**Exercise details:** Copy out the lines of the records below, from the line with "scientific name: Hieraaetus wahlbergi" up to and including the line with "scientific name: Erigeron vernus", keeping them word for word.

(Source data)
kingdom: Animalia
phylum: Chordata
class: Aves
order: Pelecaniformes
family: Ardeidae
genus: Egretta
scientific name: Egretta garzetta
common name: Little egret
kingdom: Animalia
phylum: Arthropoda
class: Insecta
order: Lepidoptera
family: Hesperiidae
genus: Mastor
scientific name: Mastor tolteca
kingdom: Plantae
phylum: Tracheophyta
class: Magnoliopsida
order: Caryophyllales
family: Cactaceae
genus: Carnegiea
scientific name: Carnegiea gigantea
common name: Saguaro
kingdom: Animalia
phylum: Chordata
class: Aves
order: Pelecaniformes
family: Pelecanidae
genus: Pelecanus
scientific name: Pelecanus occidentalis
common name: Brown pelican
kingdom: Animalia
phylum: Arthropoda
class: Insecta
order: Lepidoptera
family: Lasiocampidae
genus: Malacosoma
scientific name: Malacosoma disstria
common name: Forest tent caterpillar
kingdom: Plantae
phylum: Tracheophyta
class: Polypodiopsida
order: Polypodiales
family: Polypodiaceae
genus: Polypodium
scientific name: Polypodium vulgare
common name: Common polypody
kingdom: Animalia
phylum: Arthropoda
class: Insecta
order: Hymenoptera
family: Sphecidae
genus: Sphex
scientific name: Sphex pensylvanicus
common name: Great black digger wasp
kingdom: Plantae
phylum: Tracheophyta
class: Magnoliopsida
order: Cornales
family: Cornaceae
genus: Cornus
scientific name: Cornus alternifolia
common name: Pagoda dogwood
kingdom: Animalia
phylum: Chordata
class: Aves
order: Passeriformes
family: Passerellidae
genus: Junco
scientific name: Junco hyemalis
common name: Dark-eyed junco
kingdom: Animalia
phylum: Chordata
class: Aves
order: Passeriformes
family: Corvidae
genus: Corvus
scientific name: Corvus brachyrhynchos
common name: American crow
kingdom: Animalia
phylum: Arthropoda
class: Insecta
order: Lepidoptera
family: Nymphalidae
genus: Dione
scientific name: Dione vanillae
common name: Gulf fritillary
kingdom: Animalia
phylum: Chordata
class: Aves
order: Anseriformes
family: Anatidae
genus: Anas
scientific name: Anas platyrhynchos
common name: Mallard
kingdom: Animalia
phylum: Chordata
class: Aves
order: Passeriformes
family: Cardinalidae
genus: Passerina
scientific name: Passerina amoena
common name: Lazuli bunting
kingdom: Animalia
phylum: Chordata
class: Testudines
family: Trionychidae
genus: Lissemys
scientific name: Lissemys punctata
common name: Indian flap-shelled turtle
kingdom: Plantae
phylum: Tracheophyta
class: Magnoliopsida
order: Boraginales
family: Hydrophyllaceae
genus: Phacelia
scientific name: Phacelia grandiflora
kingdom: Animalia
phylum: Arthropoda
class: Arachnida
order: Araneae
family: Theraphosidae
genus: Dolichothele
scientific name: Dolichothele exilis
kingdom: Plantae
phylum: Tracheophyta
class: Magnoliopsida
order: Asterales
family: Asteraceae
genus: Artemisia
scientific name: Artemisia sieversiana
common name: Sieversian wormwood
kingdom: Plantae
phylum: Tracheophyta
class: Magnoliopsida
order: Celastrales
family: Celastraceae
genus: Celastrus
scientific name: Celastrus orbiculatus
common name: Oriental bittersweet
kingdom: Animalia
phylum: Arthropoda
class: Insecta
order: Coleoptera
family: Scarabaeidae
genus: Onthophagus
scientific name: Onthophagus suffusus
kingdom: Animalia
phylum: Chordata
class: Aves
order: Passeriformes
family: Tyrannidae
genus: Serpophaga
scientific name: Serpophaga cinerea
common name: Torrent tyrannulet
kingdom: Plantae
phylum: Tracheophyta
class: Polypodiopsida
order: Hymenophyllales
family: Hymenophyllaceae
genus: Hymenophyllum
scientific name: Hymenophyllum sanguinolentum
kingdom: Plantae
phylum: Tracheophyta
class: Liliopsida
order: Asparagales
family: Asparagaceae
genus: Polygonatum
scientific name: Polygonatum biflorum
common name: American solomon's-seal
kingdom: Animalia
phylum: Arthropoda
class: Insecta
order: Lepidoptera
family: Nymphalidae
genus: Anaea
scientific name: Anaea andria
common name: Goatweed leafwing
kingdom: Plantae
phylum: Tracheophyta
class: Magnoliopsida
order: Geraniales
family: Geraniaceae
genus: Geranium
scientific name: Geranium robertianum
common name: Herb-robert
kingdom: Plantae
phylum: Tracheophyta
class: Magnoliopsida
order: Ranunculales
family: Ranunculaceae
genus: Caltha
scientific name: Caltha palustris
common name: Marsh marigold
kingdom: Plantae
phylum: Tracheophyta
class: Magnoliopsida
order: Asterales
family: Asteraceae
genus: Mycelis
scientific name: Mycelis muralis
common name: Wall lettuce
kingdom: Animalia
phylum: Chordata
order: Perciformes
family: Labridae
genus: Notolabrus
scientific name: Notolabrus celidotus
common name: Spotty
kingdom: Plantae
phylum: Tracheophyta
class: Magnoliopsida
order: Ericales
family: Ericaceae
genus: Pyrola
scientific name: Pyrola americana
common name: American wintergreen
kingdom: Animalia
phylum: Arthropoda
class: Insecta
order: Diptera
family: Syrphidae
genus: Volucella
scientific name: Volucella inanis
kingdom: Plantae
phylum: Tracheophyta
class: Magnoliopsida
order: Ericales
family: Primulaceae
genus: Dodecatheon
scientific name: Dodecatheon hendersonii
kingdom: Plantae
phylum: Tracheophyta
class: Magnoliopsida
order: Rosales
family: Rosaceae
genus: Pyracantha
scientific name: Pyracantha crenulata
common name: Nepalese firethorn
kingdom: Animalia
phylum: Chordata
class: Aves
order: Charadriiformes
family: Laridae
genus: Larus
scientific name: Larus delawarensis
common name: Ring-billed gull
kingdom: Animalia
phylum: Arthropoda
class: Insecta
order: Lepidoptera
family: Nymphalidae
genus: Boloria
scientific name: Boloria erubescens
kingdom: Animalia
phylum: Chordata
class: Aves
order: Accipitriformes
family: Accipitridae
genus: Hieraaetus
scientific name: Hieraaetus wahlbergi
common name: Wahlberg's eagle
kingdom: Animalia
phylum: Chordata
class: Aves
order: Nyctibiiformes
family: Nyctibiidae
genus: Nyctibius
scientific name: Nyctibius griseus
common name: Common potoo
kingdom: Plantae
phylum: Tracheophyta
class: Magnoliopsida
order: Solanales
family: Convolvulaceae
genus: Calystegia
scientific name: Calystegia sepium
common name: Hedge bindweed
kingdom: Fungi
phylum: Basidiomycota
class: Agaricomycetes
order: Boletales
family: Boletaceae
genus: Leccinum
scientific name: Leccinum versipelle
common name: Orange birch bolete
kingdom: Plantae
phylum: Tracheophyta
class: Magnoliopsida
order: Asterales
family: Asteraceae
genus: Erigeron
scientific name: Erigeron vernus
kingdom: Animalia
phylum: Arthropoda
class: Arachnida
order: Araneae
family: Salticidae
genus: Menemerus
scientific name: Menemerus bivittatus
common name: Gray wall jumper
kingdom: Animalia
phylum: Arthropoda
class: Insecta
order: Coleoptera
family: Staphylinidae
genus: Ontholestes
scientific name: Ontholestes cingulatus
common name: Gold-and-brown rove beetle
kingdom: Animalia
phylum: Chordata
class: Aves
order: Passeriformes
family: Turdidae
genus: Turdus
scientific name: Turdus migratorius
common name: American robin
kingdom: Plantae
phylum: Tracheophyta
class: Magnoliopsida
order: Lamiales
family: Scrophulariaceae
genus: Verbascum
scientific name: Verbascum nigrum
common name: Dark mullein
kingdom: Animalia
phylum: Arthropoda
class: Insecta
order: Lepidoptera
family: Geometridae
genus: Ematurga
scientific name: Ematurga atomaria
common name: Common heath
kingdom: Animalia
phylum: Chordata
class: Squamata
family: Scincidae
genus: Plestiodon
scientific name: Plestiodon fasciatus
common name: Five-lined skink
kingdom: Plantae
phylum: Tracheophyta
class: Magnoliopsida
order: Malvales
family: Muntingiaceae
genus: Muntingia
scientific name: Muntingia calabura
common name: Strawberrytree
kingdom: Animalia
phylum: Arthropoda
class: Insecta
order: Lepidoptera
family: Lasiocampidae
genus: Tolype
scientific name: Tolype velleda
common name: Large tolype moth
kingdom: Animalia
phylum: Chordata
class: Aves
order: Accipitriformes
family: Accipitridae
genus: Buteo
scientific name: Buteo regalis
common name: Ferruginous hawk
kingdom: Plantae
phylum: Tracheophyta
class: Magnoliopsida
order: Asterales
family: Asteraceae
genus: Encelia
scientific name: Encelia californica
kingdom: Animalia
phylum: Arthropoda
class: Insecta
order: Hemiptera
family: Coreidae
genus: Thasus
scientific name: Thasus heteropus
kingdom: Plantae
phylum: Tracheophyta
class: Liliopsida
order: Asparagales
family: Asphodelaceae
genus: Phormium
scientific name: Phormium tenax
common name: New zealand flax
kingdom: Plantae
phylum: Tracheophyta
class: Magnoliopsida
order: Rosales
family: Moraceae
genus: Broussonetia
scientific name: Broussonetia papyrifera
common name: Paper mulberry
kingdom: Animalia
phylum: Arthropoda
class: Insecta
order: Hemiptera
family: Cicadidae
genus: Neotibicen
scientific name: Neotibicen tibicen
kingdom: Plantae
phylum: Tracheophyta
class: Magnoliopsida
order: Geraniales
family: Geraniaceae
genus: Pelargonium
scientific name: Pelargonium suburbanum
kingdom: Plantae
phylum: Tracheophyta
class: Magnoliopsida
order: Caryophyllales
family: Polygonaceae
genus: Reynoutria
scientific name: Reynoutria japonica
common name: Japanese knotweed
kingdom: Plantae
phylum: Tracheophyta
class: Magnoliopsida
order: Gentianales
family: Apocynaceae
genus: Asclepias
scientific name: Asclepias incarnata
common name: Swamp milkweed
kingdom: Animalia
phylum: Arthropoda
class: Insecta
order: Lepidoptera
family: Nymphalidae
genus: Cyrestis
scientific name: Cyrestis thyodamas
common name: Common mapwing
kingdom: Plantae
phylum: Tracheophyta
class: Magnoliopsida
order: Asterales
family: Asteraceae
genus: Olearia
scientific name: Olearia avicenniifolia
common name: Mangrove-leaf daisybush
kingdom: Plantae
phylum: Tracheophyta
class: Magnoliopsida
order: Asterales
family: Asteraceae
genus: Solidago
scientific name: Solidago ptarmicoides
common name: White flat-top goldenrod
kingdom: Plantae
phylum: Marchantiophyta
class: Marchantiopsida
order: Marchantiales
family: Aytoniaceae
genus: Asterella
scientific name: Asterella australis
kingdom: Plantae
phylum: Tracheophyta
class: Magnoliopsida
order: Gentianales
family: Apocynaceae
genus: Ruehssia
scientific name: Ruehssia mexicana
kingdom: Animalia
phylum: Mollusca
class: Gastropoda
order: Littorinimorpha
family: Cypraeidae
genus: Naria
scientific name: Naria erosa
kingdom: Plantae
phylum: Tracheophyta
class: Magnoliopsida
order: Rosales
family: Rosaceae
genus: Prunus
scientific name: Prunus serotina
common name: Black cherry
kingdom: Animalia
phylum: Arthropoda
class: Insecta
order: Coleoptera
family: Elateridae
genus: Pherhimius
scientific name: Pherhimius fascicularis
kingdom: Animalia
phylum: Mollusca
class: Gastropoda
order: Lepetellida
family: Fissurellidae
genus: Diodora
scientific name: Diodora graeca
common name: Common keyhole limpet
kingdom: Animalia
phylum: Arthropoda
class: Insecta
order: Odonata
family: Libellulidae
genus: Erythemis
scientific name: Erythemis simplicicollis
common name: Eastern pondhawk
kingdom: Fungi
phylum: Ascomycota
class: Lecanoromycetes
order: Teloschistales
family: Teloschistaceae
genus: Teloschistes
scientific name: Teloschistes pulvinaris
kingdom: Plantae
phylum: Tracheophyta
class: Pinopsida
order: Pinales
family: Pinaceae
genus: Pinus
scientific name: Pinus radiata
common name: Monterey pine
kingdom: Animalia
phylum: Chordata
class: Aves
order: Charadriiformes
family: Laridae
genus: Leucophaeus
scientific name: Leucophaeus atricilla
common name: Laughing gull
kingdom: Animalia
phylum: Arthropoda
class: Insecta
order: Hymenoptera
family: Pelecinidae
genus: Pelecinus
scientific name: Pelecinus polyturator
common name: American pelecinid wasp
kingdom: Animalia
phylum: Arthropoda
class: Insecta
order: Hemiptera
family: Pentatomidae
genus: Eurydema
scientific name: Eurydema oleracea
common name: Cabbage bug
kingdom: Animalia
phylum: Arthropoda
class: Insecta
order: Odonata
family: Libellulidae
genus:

**Solution:**
scientific name: Hieraaetus wahlbergi
common name: Wahlberg's eagle
kingdom: Animalia
phylum: Chordata
class: Aves
order: Nyctibiiformes
family: Nyctibiidae
genus: Nyctibius
scientific name: Nyctibius griseus
common name: Common potoo
kingdom: Plantae
phylum: Tracheophyta
class: Magnoliopsida
order: Solanales
family: Convolvulaceae
genus: Calystegia
scientific name: Calystegia sepium
common name: Hedge bindweed
kingdom: Fungi
phylum: Basidiomycota
class: Agaricomycetes
order: Boletales
family: Boletaceae
genus: Leccinum
scientific name: Leccinum versipelle
common name: Orange birch bolete
kingdom: Plantae
phylum: Tracheophyta
class: Magnoliopsida
order: Asterales
family: Asteraceae
genus: Erigeron
scientific name: Erigeron vernus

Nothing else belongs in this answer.